Была звездная ночь, чернели поля, вдоль полотна горели редкие сигнальные фонари. Бредя вдоль насыпи, Вокульский споткнулся о большой камень, и в то же мгновение перед глазами его встали развалины заславского замка, камень, на котором сидела панна Изабелла, и ее слезы. Но на этот раз слезы не скрыли ее лживого взгляда.
«Так вот же не буду о ней думать… Уеду к Гейсту, начну работать с шести утра до одиннадцати ночи, буду следить за малейшим изменением давления, температуры, напряжения тока… У меня не останется ни минуты…»
Ему показалось, что кто-то идет позади. Он обернулся, но ничего не разглядел, только заметил, что левым глазом видит хуже, чем правым, и это нестерпимо его раздражало.
Он хотел вернуться на станцию, но почуствовал, что не сможет вынести вида людей. Даже думать было мучительно, почти до физической боли.
— Не знал я, что человеку может быть в тягость собственная душа… — пробормотал он. — Ах, если б я мог не думать…
Далеко на востоке забрезжил свет и показался тоненький лунный серп, заливая окрестности невыразимо унылым сиянием. И вдруг Вокульскому явилось новое видение. Он был в тихом, пустынном лесу; стволы сосен диковинно изогнулись, не слышно было ни одной птицы, не шелохнулась ни одна ветка. Все было погружено в печальный полумрак.
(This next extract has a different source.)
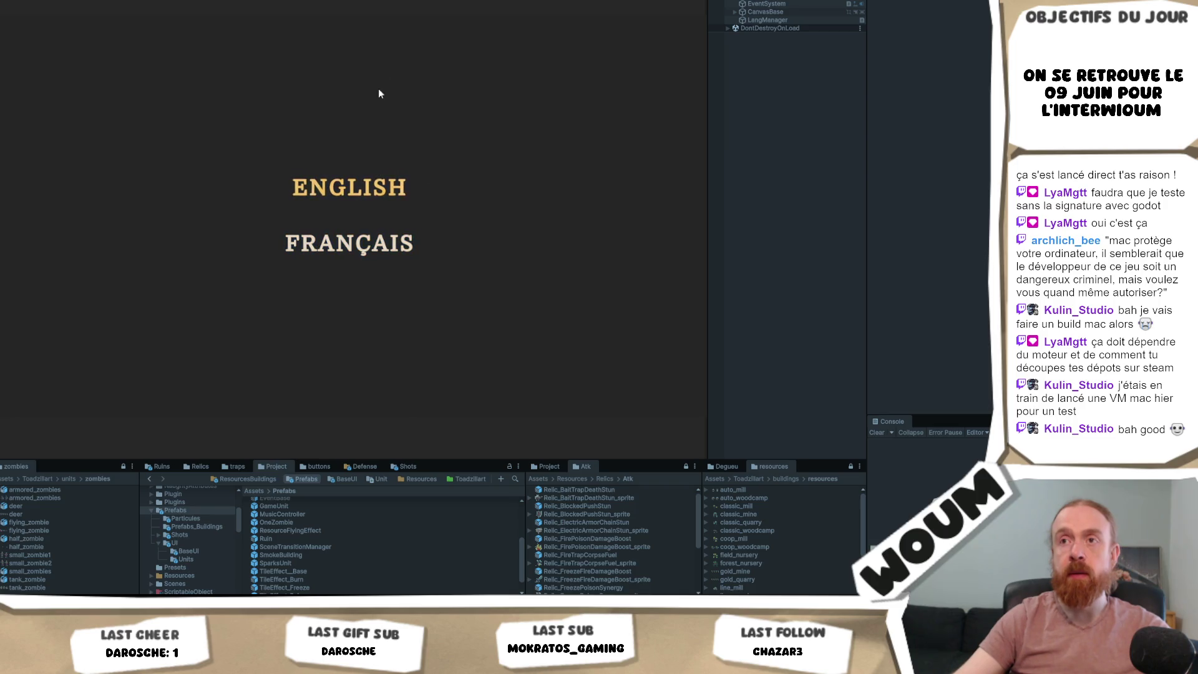
{"action": "left_click", "coordinate": [357, 198]}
Вокульский чуствовал, что и этот мрак, и горечь, и грусть точат его сердце и исчезнут только вместе с жизнью, если вообще когда-нибудь исчезнут…
Меж сосен, куда ни глянь, сквозили клочки серого неба, и каждый из них превращался в подрагивающее стекло вагона, в котором тускло отражалась панна Изабелла в объятиях Старского.
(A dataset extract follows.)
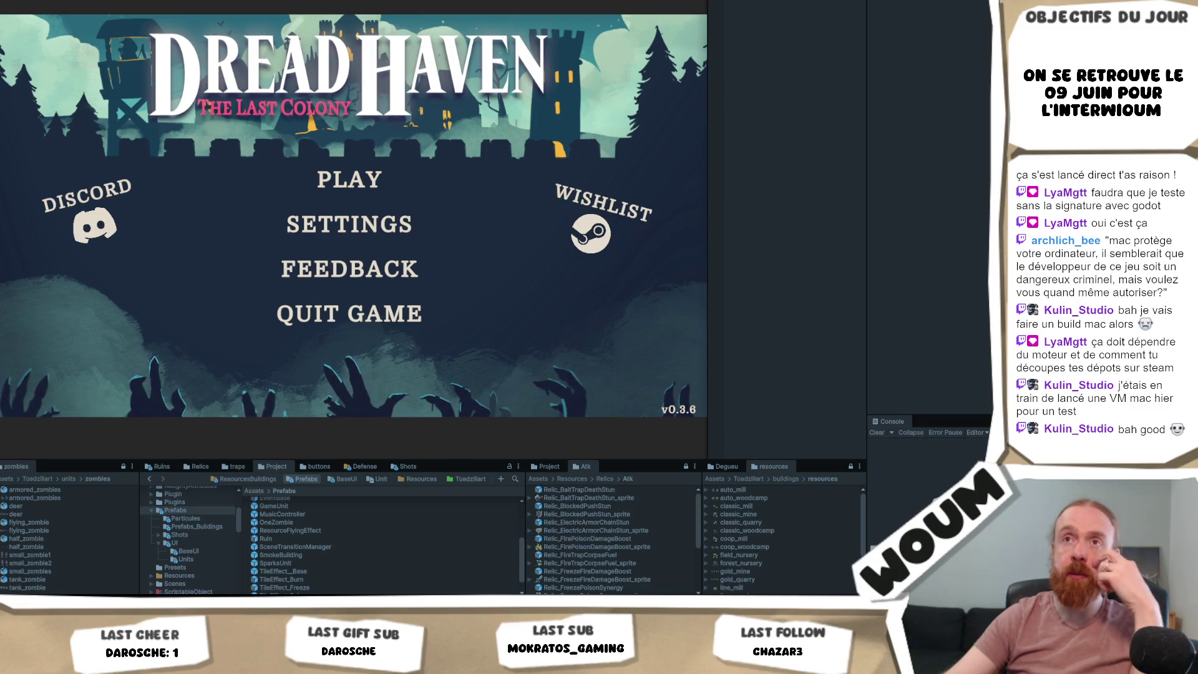
{"action": "key", "text": "ctrl+p"}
Вокульский был уже не в силах бороться с призраками; они завладели им, отняли у него волю, исказили мысли, отравили сердце. Дух его утратил всякую самостоятельность: его воображением управляло любое впечатление, повторяясь в бесчисленных, все более мрачных и болезненных формах, словно эхо в пустом здании.
Он опять споткнулся о камень, и этот ничтожный повод разбудил в нем длинную вереницу мучительных образов.
Ему казалось, что когда-то… давно, давно… он сам был камнем, холодным, слепым и бесчуственным.
И когда он лежал так, гордый своей мертвой неподвижностью, которую не могли оживить никакие земные катаклизмы, в нем или над ним прозвучал вопрошающий голос:
«Хочешь ли стать человеком?»
«Что значит человек?» — ответил камень.
«Хочешь видеть, слышать, чуствовать?»
«Что значит чуствовать?..»
«Так хочешь ли познать нечто совсем новое? Хочешь изведать существование, которое в один миг дает больше, чем испытали все камни за миллионы веков?»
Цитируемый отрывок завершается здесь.